A group of 23 states participating in the ongoing 42nd session of the Human Rights Council in Geneva have renewed support to Morocco’s territorial integrity and underlined the relevance of the autonomy plan proposed by the Kingdom to settle definitively the artificial conflict around the Moroccan Sahara.
In a statement read out by Morocco’s permanent representative to the UN in Geneva, Omar Zniber, the group stresses that the autonomy initiative for the Moroccan Sahara has been recognized by the Security Council as a serious and credible basis for definitively resolving this regional dispute, reports the official news agency MAP.
“The resolution of this political dispute will contribute to the realization of the legitimate aspirations of the African and Arab peoples in terms of integration and development, an objective to which Morocco is strongly committed,” the statement points out.
The Security Council also welcomed the initiatives taken by Morocco for the promotion of human rights in the Sahara, and repeatedly called for a census and registration of the populations settled in the Tindouf camps, the statement signatory countries recall.
They also point out that Morocco has engaged in a constructive, voluntary and profound interaction with the United Nations human rights system, in particular the Office of the High Commissioner for Human Rights (OHCHR) and special procedures.
Part of 12 special procedures, visits were paid to the Sahara cities of Laayoune and Dakhla, where the visiting delegations had free and unrestricted access to all stakeholders, particularly representatives of the local civil society, the statement underlines, recalling in this connection the visit of an OHCHR technical mission to Morocco.

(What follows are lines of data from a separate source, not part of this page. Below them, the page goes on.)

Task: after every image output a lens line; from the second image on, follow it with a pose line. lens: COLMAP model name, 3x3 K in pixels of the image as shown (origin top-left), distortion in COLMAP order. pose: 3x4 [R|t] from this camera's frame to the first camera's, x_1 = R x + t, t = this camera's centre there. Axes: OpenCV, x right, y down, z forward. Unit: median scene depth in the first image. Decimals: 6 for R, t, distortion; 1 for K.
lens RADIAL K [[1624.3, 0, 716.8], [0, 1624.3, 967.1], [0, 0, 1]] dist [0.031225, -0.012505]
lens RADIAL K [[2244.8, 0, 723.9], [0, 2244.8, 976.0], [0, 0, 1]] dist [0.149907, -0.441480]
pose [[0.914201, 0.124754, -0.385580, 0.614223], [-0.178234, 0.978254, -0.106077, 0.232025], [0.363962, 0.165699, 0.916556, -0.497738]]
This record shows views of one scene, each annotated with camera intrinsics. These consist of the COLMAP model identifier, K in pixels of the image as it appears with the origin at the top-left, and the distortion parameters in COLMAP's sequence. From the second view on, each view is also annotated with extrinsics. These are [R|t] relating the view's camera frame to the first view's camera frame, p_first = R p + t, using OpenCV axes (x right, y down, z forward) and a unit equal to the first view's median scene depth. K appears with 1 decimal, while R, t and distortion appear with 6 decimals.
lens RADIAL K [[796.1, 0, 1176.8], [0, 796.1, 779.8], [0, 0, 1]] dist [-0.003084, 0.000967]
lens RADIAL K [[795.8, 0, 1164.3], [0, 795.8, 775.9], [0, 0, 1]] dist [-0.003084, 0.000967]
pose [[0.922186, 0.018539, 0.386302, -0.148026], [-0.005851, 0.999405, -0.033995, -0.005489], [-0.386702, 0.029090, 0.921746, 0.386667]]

The signatory countries underscore further that the Sahara issue is a political dispute handled by the Security Council, which is making efforts towards a negotiated, mutually acceptable political solution, insisting that “the interaction of the Member States with the UNHRC and the High Commissioner must remain bilateral and free from any instrumentalization; otherwise sterile debates and counterproductive policies would be generated within the Human Rights Council.”
Saudi Arabia, the United Arab Emirates, Qatar, Bahrain, Kuwait, the Sultanate of Oman, Jordan, the Comoros, the Democratic Republic of Congo, Gabon, Burkina Faso, Burundi, Djibouti, Senegal, Central African Republic, Guinea, Côte d’Ivoire, Sao Tome and Principe, Paraguay, Guatemala, Saint Lucia, and El Salvador are among the signatories of the statement.